Monday, 11 March 2013

The Nog

Mimi getting ready to take flight.

My wife has told me that I should start telling people that I have a nog...that is a "non-blog" since I have become such an infrequent blogger.  To tell you the truth there have been loads that I've wanted to and intended to write about, however sleep so often takes me over these days.  The Oscars would have made a good blog.  I did my undergraduate degree in Film and Drama, so I could have thought of a thing or two to say about the Oscars.  I could have even shared my Oscar acceptance speech that I have tucked away for potential future use.  Anyway, you'll have to wait until next year to hear my thoughts about the Oscars and most likely a few more years to hear my acceptance speech.

I will be writing more frequently again though, that I can say with a bit of certainty.  Why?  Because I want to and of course I'm a very busy and happening guy with tons going on that becomes fodder for writing.  Future topics will include commuting via bicycle to work, getting back into some semblance of healthy shape which I'll keep you posted how that comes along, and the usual general happenings and musings of this guy (I'm pointing at myself with my thumbs while smirking).

Noli in her "Luke Skywalker" spacesuit.

Tonight though I want to talk about our experience at the Lego competition on Friday.  That's right, my two oldest girls took part in an air/space craft building Lego competition at the Aviation Museum.  It was a blast and we had a really good time...I'm not going to regale you with the play-by-play of the day.  I want to fast forward to the end - where the judges called all the kids together to announce the prizes.

Evie was certain that she was going to win.  She had been building it up in her mind for a couple of weeks.  It's hard as a parent to know how to instill a sense of guarded optimism in a child without totally crushing their hope and ambition.

So there's Evie sitting in the crowd waiting to hear the winners.  She looks back at Lex and I and smiles a huge, toothless smile (she lost her two front teeth last week).  Her eyes are emitting hope and excitement.  It's impossible not to sense her anticipation.  The announce third prize...Cole...her cousin.  Evie claps proudly as Cole jumps up to the front to accept his prize. Evie looks backs at us and nods her head assuredly.  Second prize...some other guy...Evie claps again and again looks back at us, nods and smiles as if to say, "My turn's coming..."  The announcer looks at her papers and announces first prize...not Evie.

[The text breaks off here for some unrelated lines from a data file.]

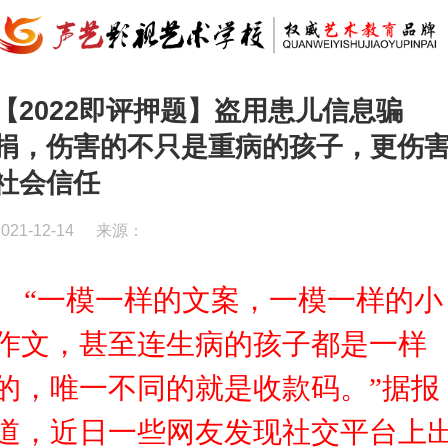
【2022即评押题】盗用患儿信息骗
捐，伤害的不只是重病的孩子，更伤
社会信任
2021-12-14
来源：
“一模一样的文案，一模一样的小
作文，甚至连生病的孩子都是一样
的，唯一不同的就是收款码。”据报
道，近日一些网友发现社交平台上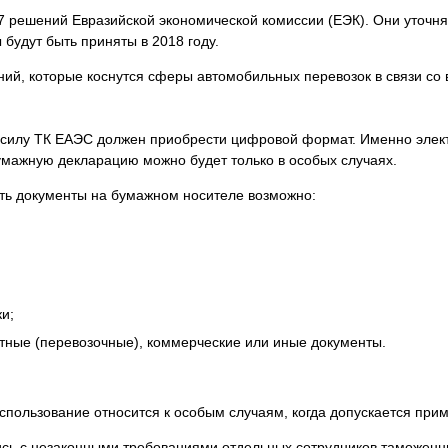
7 решений Евразийской экономической комиссии (ЕЭК). Они уточн
будут быть приняты в 2018 году.
ий, которые коснутся сферы автомобильных перевозок в связи со 
силу ТК ЕАЭС должен приобрести цифровой формат. Именно элек
умажную декларацию можно будет только в особых случаях.
ять документы на бумажном носителе возможно:
и;
ртные (перевозочные), коммерческие или иные документы.
спользование относится к особым случаям, когда допускается при
ись с незаконными требованиями отдельных сотрудников таможенн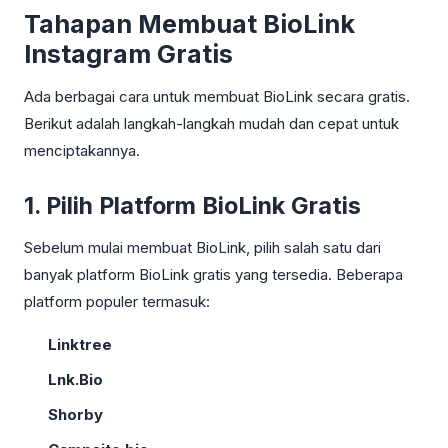
Tahapan Membuat BioLink
Instagram Gratis
Ada berbagai cara untuk membuat BioLink secara gratis.
Berikut adalah langkah-langkah mudah dan cepat untuk
menciptakannya.
1. Pilih Platform BioLink Gratis
Sebelum mulai membuat BioLink, pilih salah satu dari
banyak platform BioLink gratis yang tersedia. Beberapa
platform populer termasuk:
Linktree
Lnk.Bio
Shorby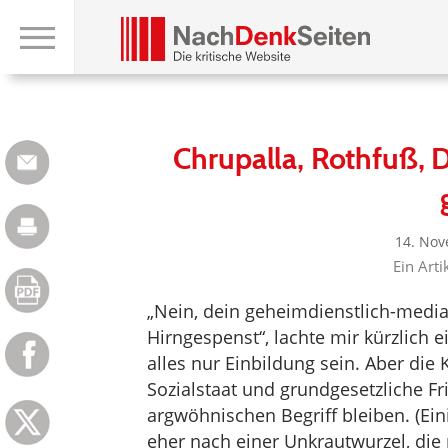
Chrupalla, Rothfuß, D
14. Nov
Ein Arti
„Nein, dein geheimdienstlich-media
Hirngespenst“, lachte mir kürzlich 
alles nur Einbildung sein. Aber die
Sozialstaat und grundgesetzliche F
argwöhnischen Begriff bleiben. (Eini
eher nach einer Unkrautwurzel, die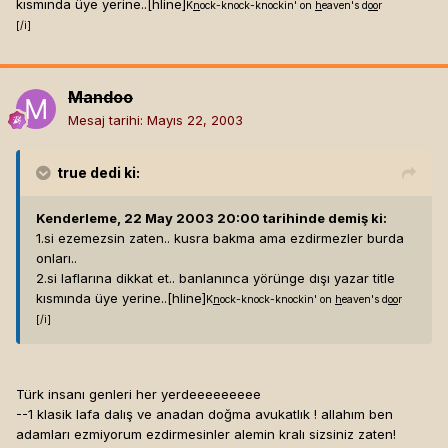
kısmında üye yerine..[hline]
K
n
ock-knock-knockin' on
h
eaven's d
oo
r
[/i]
Mandoo
Mesaj tarihi:
Mayıs 22, 2003
true
dedi ki:
Kenderleme, 22 May 2003 20:00 tarihinde demiş ki:
1.si ezemezsin zaten.. kusra bakma ama ezdirmezler burda
onları..
2.si laflarına dikkat et.. banlanınca yörünge dışı yazar title
kısmında üye yerine..[hline]
K
n
ock-knock-knockin' on
h
eaven's d
oo
r
[/i]
Türk insanı genleri her yerdeeeeeeeee
--1 klasik lafa dalış ve anadan doğma avukatlık ! allahım ben
adamları ezmiyorum ezdirmesinler alemin kralı sizsiniz zaten!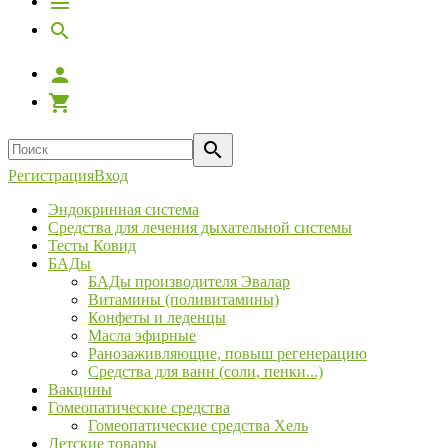
Регистрация
Вход
Эндокринная система
Средства для лечения дыхательной системы
Тесты Ковид
БАДы
БАДы производителя Эвалар
Витамины (поливитамины)
Конфеты и леденцы
Масла эфирные
Ранозаживляющие, повыш регенерацию
Средства для ванн (соли, пенки...)
Вакцины
Гомеопатические средства
Гомеопатические средства Хель
Детские товары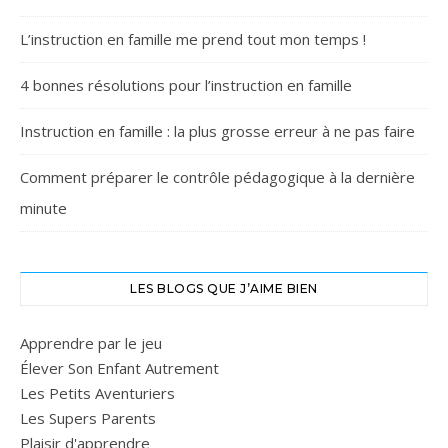
L’instruction en famille me prend tout mon temps !
4 bonnes résolutions pour l’instruction en famille
Instruction en famille : la plus grosse erreur à ne pas faire
Comment préparer le contrôle pédagogique à la dernière
minute
LES BLOGS QUE J’AIME BIEN
Apprendre par le jeu
Élever Son Enfant Autrement
Les Petits Aventuriers
Les Supers Parents
Plaisir d'apprendre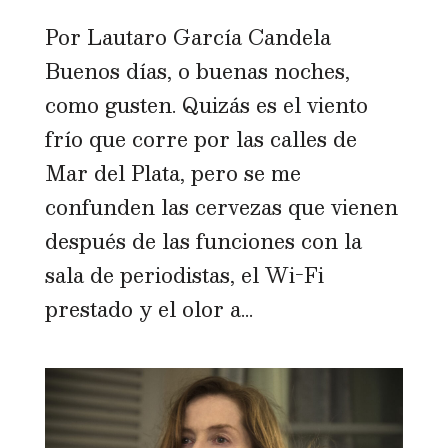
Por Lautaro García Candela
Buenos días, o buenas noches,
como gusten. Quizás es el viento
frío que corre por las calles de
Mar del Plata, pero se me
confunden las cervezas que vienen
después de las funciones con la
sala de periodistas, el Wi-Fi
prestado y el olor a...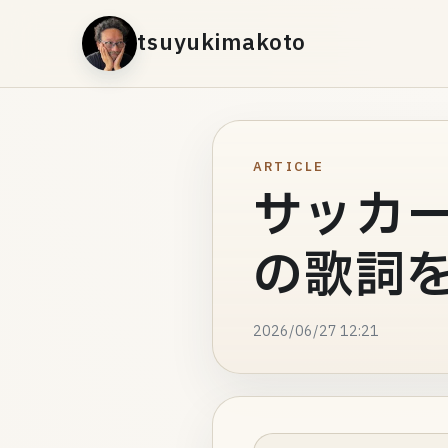
tsuyukimakoto
ARTICLE
サッカ
の歌詞を
2026/06/27 12:21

Evie's face and heart dropped.  She did a good job of keeping a stiff upper-lip, clapping politely, and holding herself together.  I could tell she was crushed and felt like crying.  She couldn't believe she didn't win.  Disappointment reigned supreme as she walked away from the crowd as it dispersed after all the prizes were handed out.  She looked dejected and lost.

It's hard as a parent to watch your child get disappointed and it's difficult to know what to say or how to coach your child through something like that.  I told her I was proud of her and that I thought her ship was wonderful.  She handled it well and what I like is that she has turned the disappointment into motivation to build a bigger and better ship for next year's competition that she has already started on.

I try to instill in the girls self-worth and pride that is not dependent on prizes or awards.  I want them to strive to do their best, I'd like it if they aimed to be the best and win.  But if they don't, I want them to still be able to hold their head up high, sincerely celebrate and congratulate the winner and then turn-around and work at improving upon their personal best.  I don't really care if they would be nice but that's not the main thing.  Neither do I buy into the school of thought that says that they're all winners and there are no losers.  In my experience there are often winners and losers throughout life.  You will have success and failure in life; it's inevitable unless you simply don't try anything.

I tell my girls that they won't always win and that they can expect to lose sometimes.  I've also assured them that they won't always lose and it's as important to be a gracious winner as it is to be a gracious loser.  I hope their character and attitude are not affected by wins and losses and that regardless they will rest assured in the confidence of who they are, what they can do, and in knowing who loves them and is proud of them, no matter what.  If Friday was any indication, then Evie's well on her way.

Evie in space - exploring the Aviation Museum prior to the competition.